My thoughts on roller over the same as [mention]dkemppai [/mention] - timers are unsigned and they roll over without an issue. Counts should do the same.

For debounce, why not just use a global debounce value that gets set to the timer when an event first comes in. Just check if the global debounce time is past a threshold before recognizing any new event. ?
 
@jwmelvin Whenever using unsigned integers you have to be careful with them if they should over or under flow. If you work out the details and it doesn't matter, then great. But woe onto the programmer that doesn't think of this in advance, especially if there's math or conditionals in their code. Because stuff fails in strange ways. I have warning messages from the compiler that I still have to go through about mixing signed and unsigned variables. Have to figure out what's wrong and fix it. Because that's the kind of stuff that ends up biting you in the posterior! Or not you, but someone else using your code.

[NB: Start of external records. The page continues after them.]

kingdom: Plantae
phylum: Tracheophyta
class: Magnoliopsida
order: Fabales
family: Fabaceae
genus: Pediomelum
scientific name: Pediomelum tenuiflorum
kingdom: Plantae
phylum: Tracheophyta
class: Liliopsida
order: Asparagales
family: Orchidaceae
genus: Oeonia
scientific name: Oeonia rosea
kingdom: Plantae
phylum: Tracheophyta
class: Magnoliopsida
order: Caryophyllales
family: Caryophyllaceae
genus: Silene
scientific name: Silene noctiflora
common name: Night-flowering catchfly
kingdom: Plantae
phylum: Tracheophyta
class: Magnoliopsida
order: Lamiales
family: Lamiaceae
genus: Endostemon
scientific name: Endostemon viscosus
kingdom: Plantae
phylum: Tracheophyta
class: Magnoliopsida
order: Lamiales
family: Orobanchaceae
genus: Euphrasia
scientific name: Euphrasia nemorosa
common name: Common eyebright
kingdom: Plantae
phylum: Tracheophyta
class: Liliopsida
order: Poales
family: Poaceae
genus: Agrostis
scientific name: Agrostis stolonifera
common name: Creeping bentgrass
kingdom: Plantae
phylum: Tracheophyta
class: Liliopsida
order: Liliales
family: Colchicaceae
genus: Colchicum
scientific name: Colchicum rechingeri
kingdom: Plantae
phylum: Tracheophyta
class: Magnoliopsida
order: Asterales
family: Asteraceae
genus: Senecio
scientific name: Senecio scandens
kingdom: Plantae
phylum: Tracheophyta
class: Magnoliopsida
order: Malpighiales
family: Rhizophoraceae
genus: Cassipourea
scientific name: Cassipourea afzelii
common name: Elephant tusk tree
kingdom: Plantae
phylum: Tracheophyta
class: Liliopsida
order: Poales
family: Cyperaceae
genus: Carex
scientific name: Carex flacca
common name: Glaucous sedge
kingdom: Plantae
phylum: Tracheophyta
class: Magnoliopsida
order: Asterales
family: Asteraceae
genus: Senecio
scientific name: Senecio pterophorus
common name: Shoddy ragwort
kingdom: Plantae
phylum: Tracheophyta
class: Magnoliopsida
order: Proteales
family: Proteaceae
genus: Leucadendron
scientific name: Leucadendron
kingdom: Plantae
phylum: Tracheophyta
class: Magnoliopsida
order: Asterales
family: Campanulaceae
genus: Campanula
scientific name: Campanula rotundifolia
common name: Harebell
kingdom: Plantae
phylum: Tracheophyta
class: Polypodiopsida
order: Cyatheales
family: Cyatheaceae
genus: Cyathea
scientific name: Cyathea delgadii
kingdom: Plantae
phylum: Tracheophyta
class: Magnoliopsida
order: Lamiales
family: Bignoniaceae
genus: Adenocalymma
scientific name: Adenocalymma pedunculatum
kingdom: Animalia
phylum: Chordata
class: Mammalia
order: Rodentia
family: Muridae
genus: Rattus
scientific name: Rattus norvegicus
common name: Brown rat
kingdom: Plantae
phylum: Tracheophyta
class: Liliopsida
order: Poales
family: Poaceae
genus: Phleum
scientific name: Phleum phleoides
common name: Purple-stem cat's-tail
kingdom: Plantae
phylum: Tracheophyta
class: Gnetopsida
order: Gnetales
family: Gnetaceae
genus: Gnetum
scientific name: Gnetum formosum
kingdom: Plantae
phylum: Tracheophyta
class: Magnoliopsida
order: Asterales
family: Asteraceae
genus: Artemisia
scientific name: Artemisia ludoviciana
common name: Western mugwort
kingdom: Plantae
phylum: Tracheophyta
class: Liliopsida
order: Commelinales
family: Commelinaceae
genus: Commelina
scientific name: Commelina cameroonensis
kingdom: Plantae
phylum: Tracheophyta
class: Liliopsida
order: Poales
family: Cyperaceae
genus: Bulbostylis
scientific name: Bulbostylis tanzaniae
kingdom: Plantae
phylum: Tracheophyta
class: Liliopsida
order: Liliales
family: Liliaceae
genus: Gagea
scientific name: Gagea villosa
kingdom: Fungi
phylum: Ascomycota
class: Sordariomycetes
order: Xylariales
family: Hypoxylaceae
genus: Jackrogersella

Have some ideas on debouncing that parallel your approach. The assumption is that only one key is pressed at a time. For the most part that's true, although if one has fat fingers or poorer motor control, multiple key selection may occur. If I was to make this bullet proof, I'd have to consider the case of multiple keys being pressed and what to do. Some action or blocking can take place in the touch sensing, but I guess that the state machine has to ensure that the sensed key presses are safe and compatible.
 
Made a long overdue git repo for development of my code. With all this code now, was afraid of making significant changes and not being able to get back to a working state. Sometimes your ideas don't work out and you want to revert to a known good state.

Like last night when I was floundering about with text formatting. Thought I understood how to use a lot of variables in sprintf to concatenate strings for later display. Nope, got something very wrong. So wrong it looked like a memory leak with random characters being inserted in the front of the string. So I reverted. I'll figure it out later on a simpler sketch. My C and C++ skills are not that good, so anything "cute" takes quite a few tries.
 
Got my RPI4 server operational. I had disconnected the failed RAID, but forgot to "remove" it from fstab. The system wouldn't boot, It would always go into emergency mode, with no way of correcting things. That was a pain. Had to connect the disk to another computer and look at all the main files, ie. cmdline.txt and config.txt. Everything checked out, there was no corruption. The PARTUUID's matched. Then looked in fstab and saw the RAID array was defined but there was no HW connected. Commented that line out and saved the file. Reconnected the disk to the RPI4 and successfully rebooted! Think I will use this guy as the main local repo. That is - after I get another power brick for it. 2 supplies and 3 PI's just doesn't work.
 
git server and repo are set up. Took a couple of tries, but got it work. Learned the hard way one needed to use fully qualified paths. Was able to make an empty repo on the server, and then uploaded from the lathe RPI4 git repo, and then made the RPI4 gitserver become the origin. Then I was able to use my laptop to clone the repo and have a local updated copy. Only have one more device to get in there - my display development platform, also powered by an RPI4. That will have to wait for another power supply, which I ordered today. Been quite the circus, but I hope this will keep these platforms under some level of configuration management. Got to read up more on git, so I don't mess up the hard work I put into this.
 
One thing I've been thinking about for my ELS project, which would be sort of a ripoff from the Hardinge lathes, would be a potentiometer controlled feed speed. Having a pot (maybe even a 10 turn) as an analog input to manually dial feed rates in could be handy. With an ELS only an analog input would be needed with a few lines of code to read it.

I had planned on adding this as a feature. It should be quite easy to implement a display of in/rev or mm/rev, and take the input value from an analog input rather than the touch screen. Not sure if you've considered something like this...
 
I like the knob idea but I’d make it an encoder so you can use the input for a variety of things.